At the time she convinced herself that she was acting on
her own desires, only to later worry that she had let her fears about what the other girls would think (girls she'd probably never see again in her life) overpower her own feelings. She put him off a few more times, thinking the suffering would make him want her even more and would definitely teach him not to ever do that to her again. She did not return his call even though more than anything she missed their late nights at
The Rocky Horror Picture Show,
where they dressed up and acted out all the parts like the hundreds of other cult followers crammed into the small dark theater on Main Street on campus. After the show, they used to go to Snoopy's, a popular hangout that stayed open all night long. Sometimes they sat there until the sun came up. Sometimes they talked about what their future would be like—the house (a cabin built right near the river, the back porch facing westward so that they would watch the sun go down over the tobacco fields that he would one day own), the brood of kids (at least five), the dogs (the bigger the better). The Rocky Horror party they would throw every Halloween.
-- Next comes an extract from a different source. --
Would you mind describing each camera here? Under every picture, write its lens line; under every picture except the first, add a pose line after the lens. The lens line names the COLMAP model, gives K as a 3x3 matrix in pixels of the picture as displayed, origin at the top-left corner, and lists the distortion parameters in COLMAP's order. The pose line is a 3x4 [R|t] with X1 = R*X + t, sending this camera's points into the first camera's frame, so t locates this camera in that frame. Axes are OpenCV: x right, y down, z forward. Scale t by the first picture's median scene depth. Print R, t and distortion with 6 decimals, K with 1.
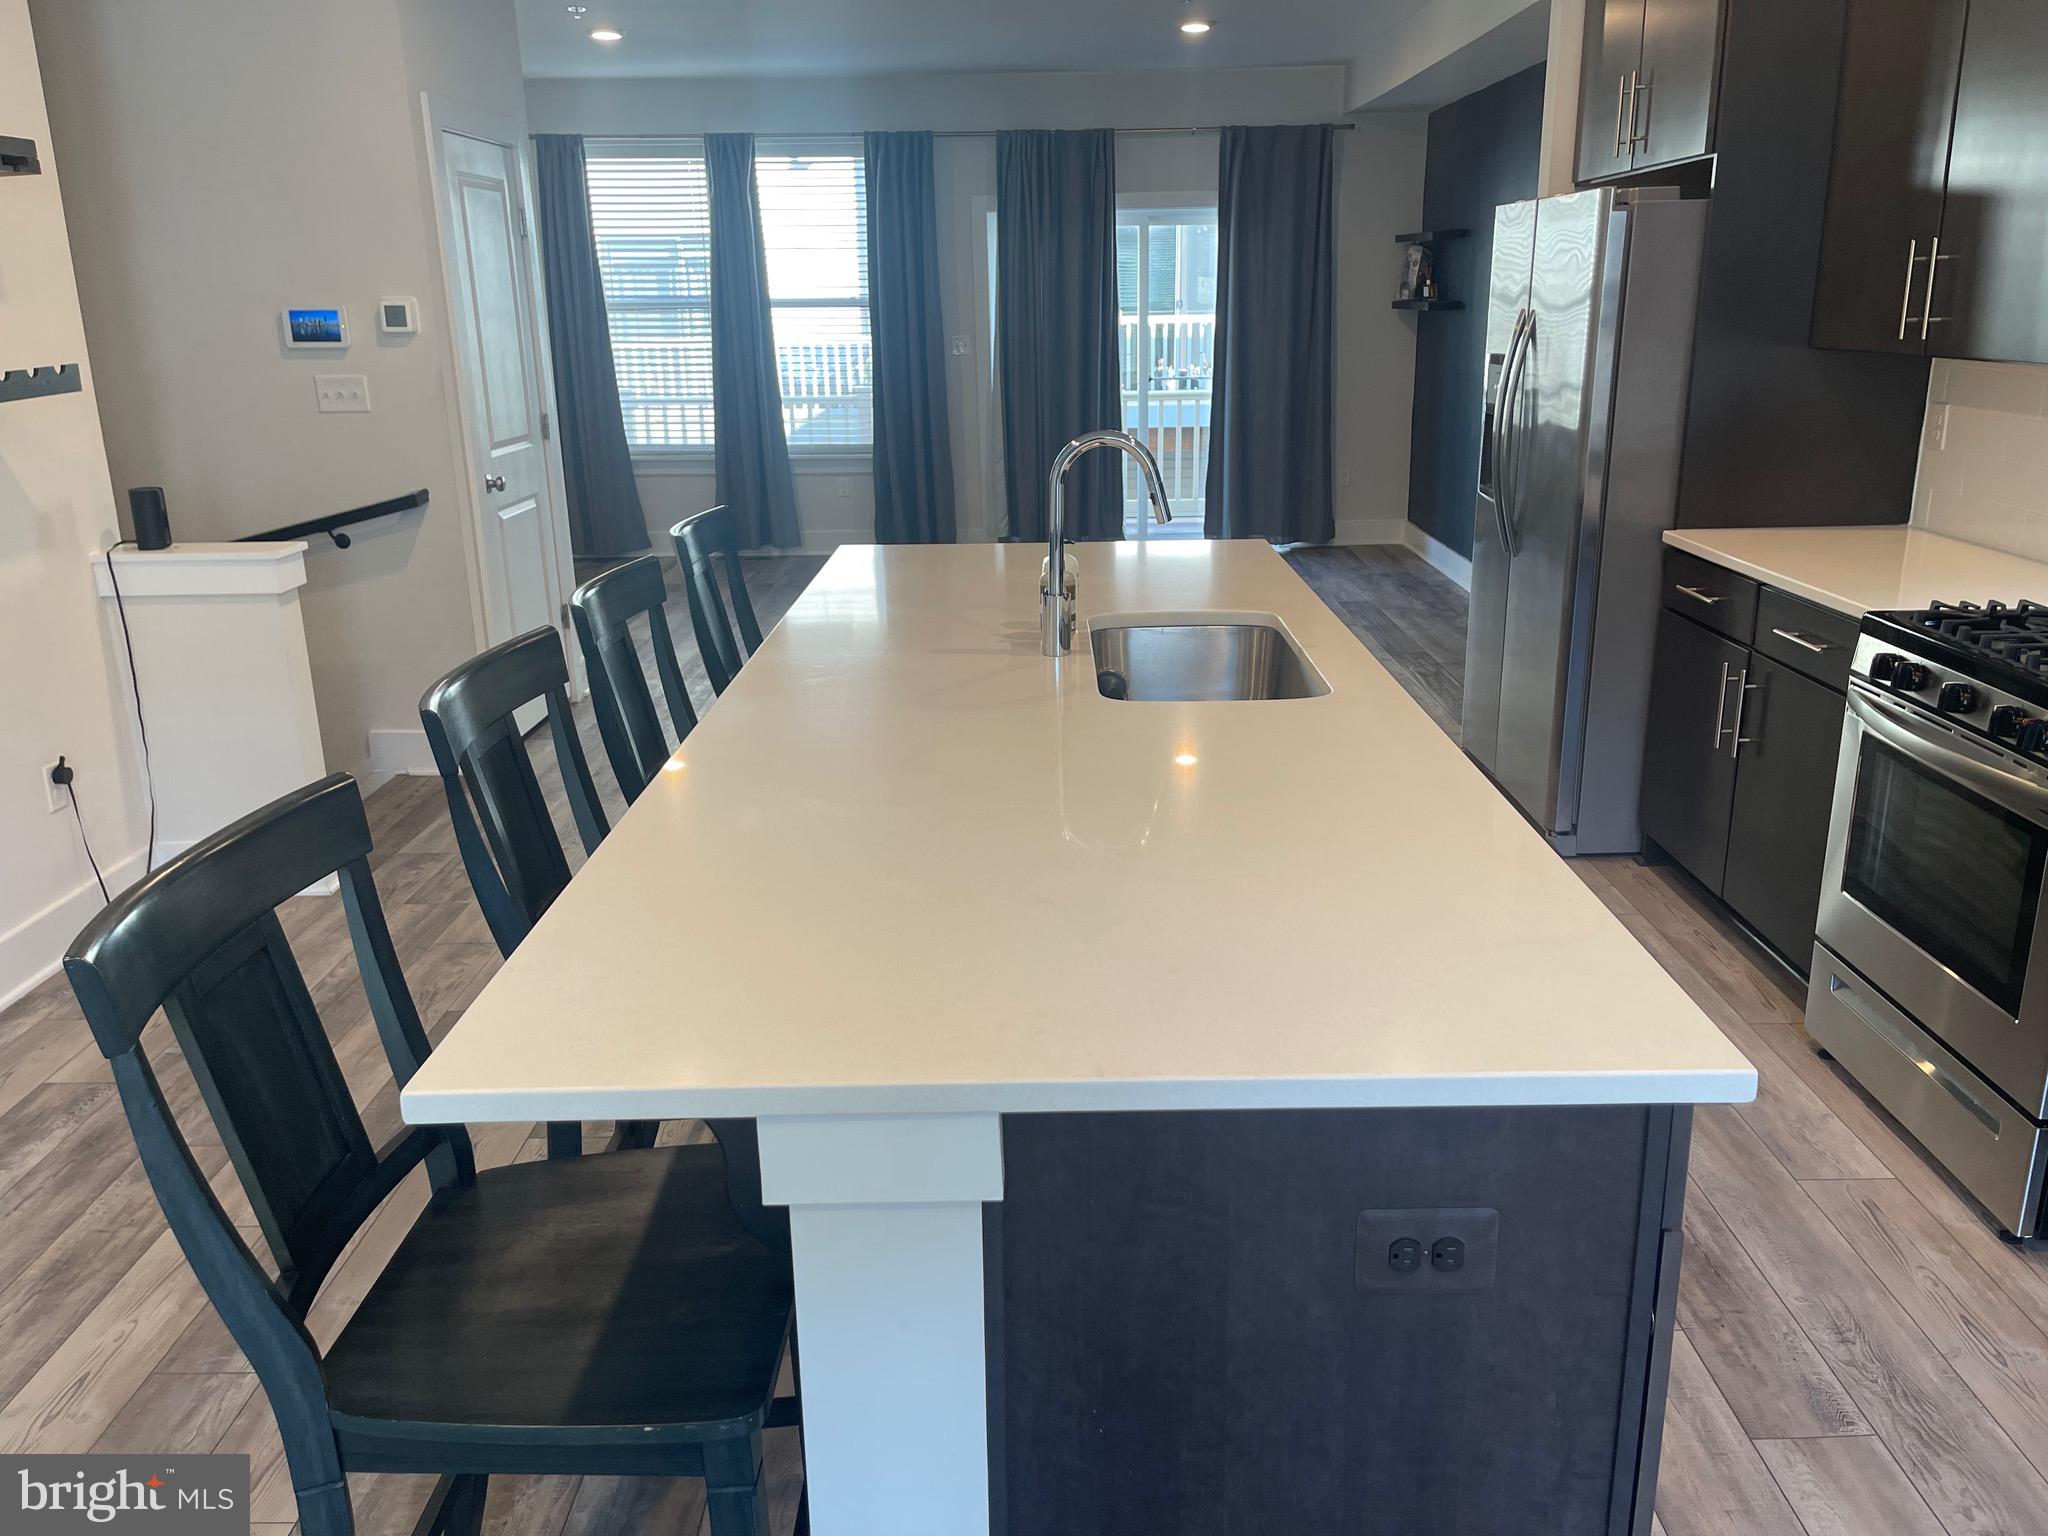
lens RADIAL K [[1566.9, 0, 1049.8], [0, 1566.9, 749.3], [0, 0, 1]] dist [0.069656, -0.092445]
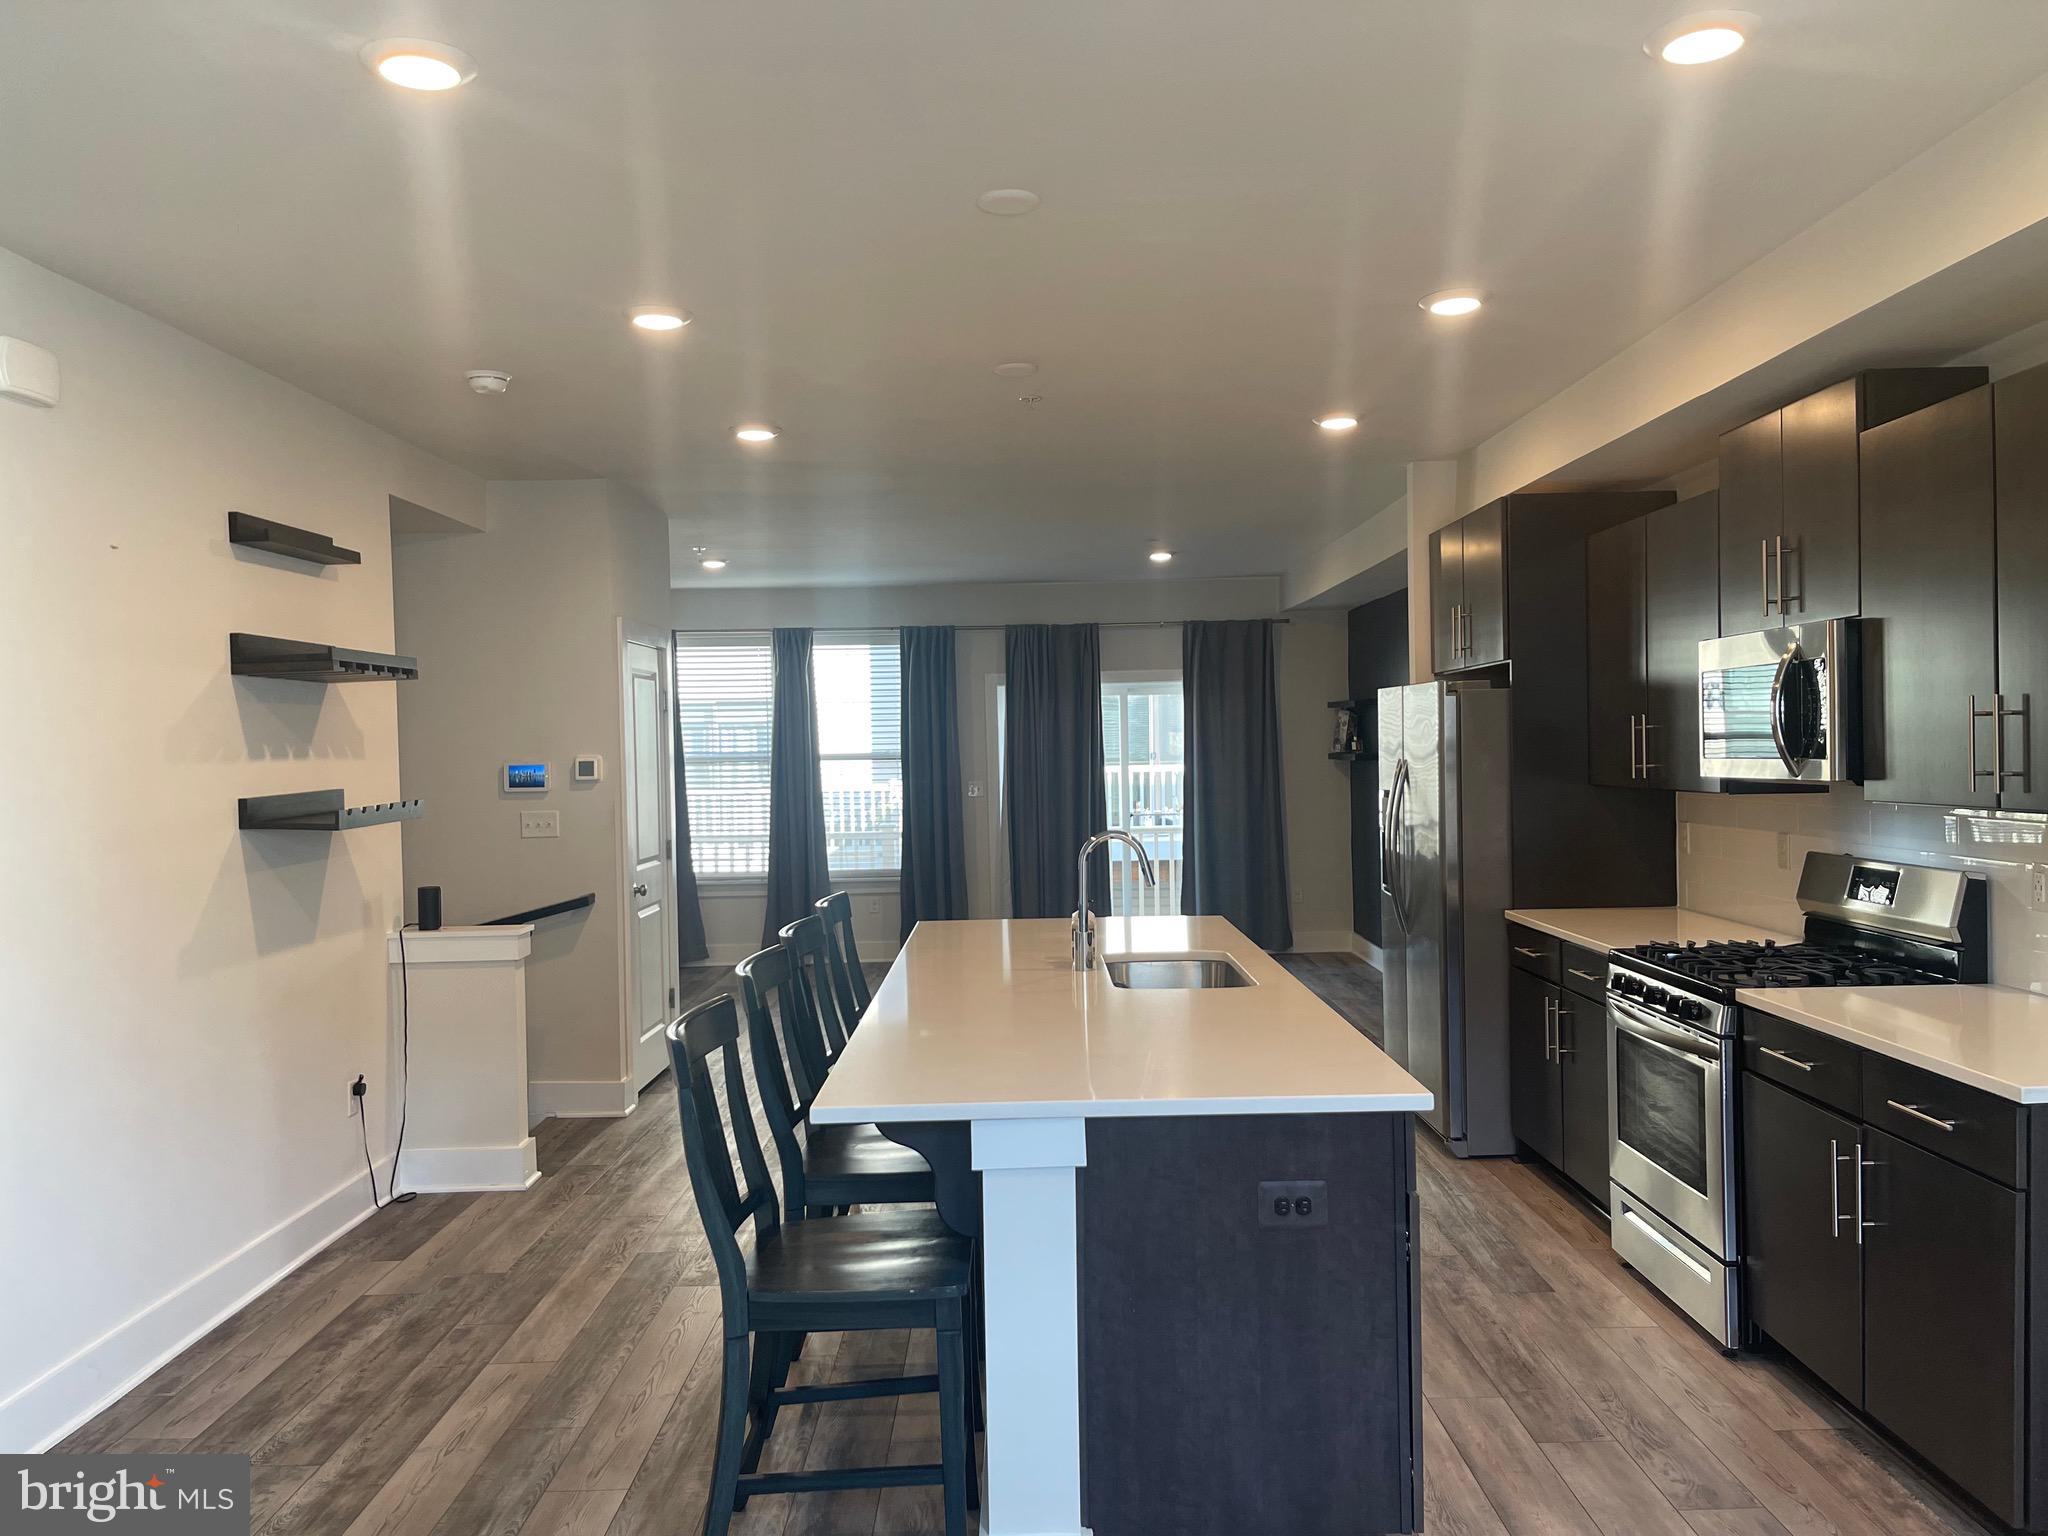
lens RADIAL K [[1566.9, 0, 1017.5], [0, 1566.9, 763.4], [0, 0, 1]] dist [0.069656, -0.092445]
pose [[0.999964, -0.004998, -0.006847, -0.034164], [0.002984, 0.963525, -0.267601, 0.108342], [0.007934, 0.267571, 0.963506, -0.383859]]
Sometimes they talked about things that had happened back in grade school or junior high, stories and gossip about people in their hometown, using their own shorthand that was guaranteed to shut out anyone else around. She had never even thought what life would be like without those stories.
And then she heard that Randy had been dating all along, that he had been seeing the same girl for several dates, a Chi O from Richmond, a tiny, tanned Chi O with a 3.7 grade point average who drove a little red Karmann Ghia and was madly in love with Randy. Why did people feel the need to tell her all of this? Was it like that story her father used to tell about chickens in the barnyard, how they can all be living in harmony and then if one starts bleeding they all rush in and peck it to death? He told that, of course, to make Lisa and Mike sensitive to the weaknesses of others. It translated to
Don't bully or tease people; be someone who steps in and defends what's right.
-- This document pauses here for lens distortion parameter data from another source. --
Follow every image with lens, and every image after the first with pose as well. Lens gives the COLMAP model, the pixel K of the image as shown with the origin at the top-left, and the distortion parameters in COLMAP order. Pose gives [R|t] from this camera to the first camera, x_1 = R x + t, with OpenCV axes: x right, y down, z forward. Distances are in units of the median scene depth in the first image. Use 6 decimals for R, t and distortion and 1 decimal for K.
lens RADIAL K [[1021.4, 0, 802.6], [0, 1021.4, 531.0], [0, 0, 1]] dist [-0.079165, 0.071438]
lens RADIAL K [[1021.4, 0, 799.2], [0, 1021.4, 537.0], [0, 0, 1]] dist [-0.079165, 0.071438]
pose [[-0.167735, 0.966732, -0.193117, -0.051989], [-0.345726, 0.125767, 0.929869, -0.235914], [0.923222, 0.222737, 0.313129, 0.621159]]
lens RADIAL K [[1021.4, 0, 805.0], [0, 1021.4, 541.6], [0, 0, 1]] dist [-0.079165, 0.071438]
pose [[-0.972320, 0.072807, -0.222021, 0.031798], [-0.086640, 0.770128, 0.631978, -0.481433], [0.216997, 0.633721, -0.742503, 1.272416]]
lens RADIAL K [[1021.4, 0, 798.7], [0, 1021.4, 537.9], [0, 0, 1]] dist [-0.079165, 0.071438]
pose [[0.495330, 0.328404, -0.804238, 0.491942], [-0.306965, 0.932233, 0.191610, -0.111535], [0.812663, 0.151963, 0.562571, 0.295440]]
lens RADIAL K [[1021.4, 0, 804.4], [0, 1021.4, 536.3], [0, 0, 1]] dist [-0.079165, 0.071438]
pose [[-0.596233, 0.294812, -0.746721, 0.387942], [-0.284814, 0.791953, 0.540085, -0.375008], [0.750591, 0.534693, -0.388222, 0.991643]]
But she had never imagined that she would one day be the bleeder, that she would spend three days cooped in her room without taking a shower or changing her clothes. Her suitemate, a girl known for her impeccable taste and fastidious hygiene and clearly well versed in the rules to being a good person, insisted that she get up and wash her hair and get dressed. And the next week, with Lisa still not out of the woods, that same girl insisted that she take the job as door watcher for the Empowerment Workshop. The only other choice for campus volunteers was door watcher for the evangelist who was coming right before summer.
JERRY IS COMING SOON
, the signs read. Jerry, she later heard, claimed to have received a letter from God that was written on the
back of a Twix candy wrapper.
Spread the word, Jerry,
the letter said.

How different her life would have been if she had gone to that one. There certainly wouldn't have been a date to come out of it. Instead she would have called Randy to see if he remembered the time a boy in their school pretended to be blind so that he could then be healed and attempt to heal others, right during the basketball game halftime. Randy would have remembered the boy's name and who they had been playing and then they would have pretended that nothing had ever happened. He would have come over to get her and they would have gone to get a pizza and that would have been that.